5.1 Separation of Variables (Day 1)

Introduction to Integrating Differential Equations

• New unit on applications of integrals starts with integrating differential equations with two variables.

• Method: Separation of Variables.

Steps for Separation of Variables

Step 1: Rearranging the Equation

• Move all y's to the left side and all x's to the right side.

• Structure: y's and dy's on the left; x's and dx's on the right.

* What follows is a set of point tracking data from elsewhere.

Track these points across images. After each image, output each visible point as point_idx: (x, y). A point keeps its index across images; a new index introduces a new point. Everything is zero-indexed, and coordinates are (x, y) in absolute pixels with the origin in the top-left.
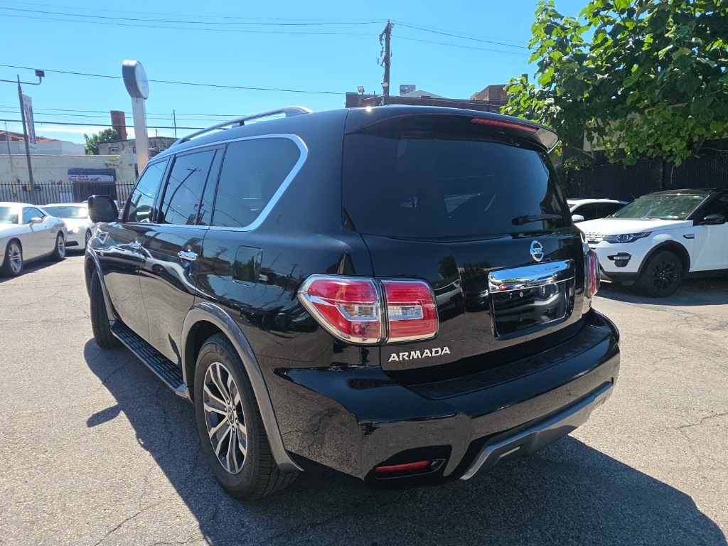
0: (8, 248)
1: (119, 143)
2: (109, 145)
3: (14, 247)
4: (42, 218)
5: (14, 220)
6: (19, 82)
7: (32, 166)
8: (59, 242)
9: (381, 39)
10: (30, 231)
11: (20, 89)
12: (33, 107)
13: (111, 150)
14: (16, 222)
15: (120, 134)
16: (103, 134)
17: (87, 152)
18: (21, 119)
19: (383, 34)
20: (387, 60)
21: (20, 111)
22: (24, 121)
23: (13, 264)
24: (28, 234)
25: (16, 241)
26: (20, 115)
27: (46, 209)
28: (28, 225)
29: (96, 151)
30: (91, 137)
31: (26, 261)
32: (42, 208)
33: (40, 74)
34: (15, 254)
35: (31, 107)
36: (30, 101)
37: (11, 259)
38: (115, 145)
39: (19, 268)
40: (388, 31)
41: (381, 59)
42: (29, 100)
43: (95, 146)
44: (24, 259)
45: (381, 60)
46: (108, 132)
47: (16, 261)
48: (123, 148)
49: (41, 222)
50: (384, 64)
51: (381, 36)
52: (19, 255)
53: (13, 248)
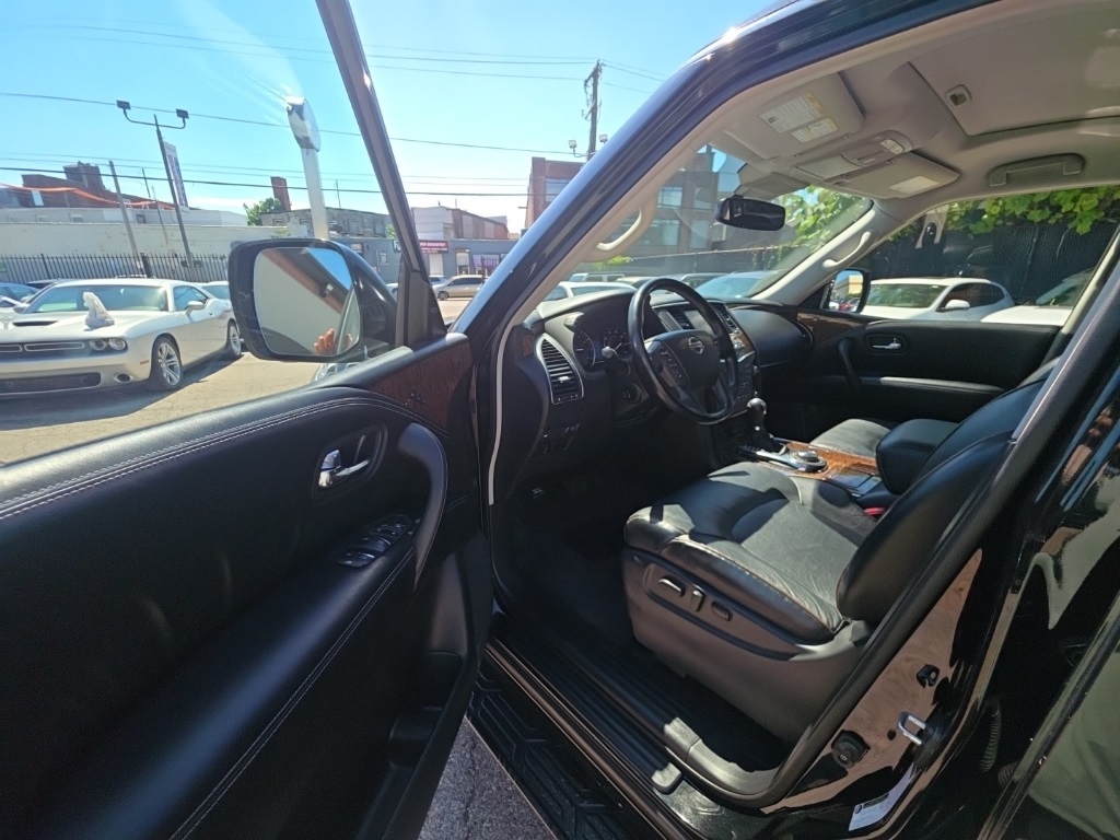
0: (156, 348)
1: (284, 214)
2: (273, 216)
3: (166, 347)
4: (204, 302)
5: (162, 306)
6: (157, 126)
7: (188, 238)
8: (231, 334)
9: (586, 85)
10: (187, 321)
11: (159, 132)
12: (180, 161)
13: (275, 222)
14: (166, 309)
15: (283, 204)
16: (265, 204)
17: (249, 224)
18: (166, 177)
19: (589, 78)
20: (594, 111)
21: (163, 166)
22: (170, 180)
23: (166, 373)
24: (185, 326)
25: (167, 337)
26: (165, 171)
27: (209, 289)
28: (184, 312)
29: (259, 223)
30: (251, 207)
31: (186, 366)
32: (204, 288)
33: (183, 114)
34: (169, 357)
35: (176, 159)
36: (175, 151)
37: (163, 366)
38: (279, 216)
39: (177, 378)
40: (595, 74)
41: (587, 109)
42: (173, 149)
43: (257, 217)
44: (183, 363)
45: (586, 112)
46: (269, 202)
47: (172, 367)
48: (289, 221)
49: (202, 308)
50: (590, 116)
51: (586, 82)
52: (175, 358)
53: (164, 350)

Step 2: Integrate Both Sides

• Integrate left side with respect to y and right side with respect to x.

Step 3: Solve for y

• Isolate y by performing necessary algebraic manipulations.

Example Problem 1: Integrating y and x

• Start with ( y \frac{dy}{dx} = 2x ).

• Multiplying both sides by dx: ( y \frac{dy}{dx} dx = 2x dx ).

• Resulting in ( y dy = 2x dx ).

• Integrate both sides:

  • ( \int y dy = \int 2x dx )

    • Left side: ( \frac{y^2}{2} + C_1 )

    • Right side: ( x^2 + C_2 )

• Combine constants to get ( \frac{y^2}{2} = x^2 + C ).

• Final form: ( y = \sqrt{2x^2 + C} ).

Example Problem 2: Revising the Equation

• Rearranging: ( dy = y^2 dx )

• Dividing by y^2: ( \frac{1}{y^2} dy = dx ).

• Integrating gives: ( -\frac{1}{y} = x + C ).

• Isolating y leads to: ( y = -\frac{1}{x + C} ).

Example Problem 3: Incorporating Trigonometric Functions

• Equation: ( 3y^2 \frac{dy}{dx} = x + \sin(x) ).

• Rearranging: ( 3y^2 dy = (x + \sin(x)) dx ).

• When integrated:

  • Left: ( y^3 + C_1 )

  • Right: ( \frac{1}{2}x^2 - \cos(x) + C_2 )

• Isolating y results in: ( y = \sqrt[3]{\frac{1}{2}x^2 - \cos(x) + C} ).

Unique Case: Using ln Function

• Given: ( dy = xy dx ) leads to ( \frac{1}{y} dy = x dx ).

• Integration yields: ( \ln(y) = \frac{1}{2}x^2 + C ).

• To isolate y, exponentiate both sides:

  • ( y = e^{\frac{1}{2}x^2 + C} ).

  • Result: ( y = C e^{\frac{1}{2}x^2} ) where C is a constant.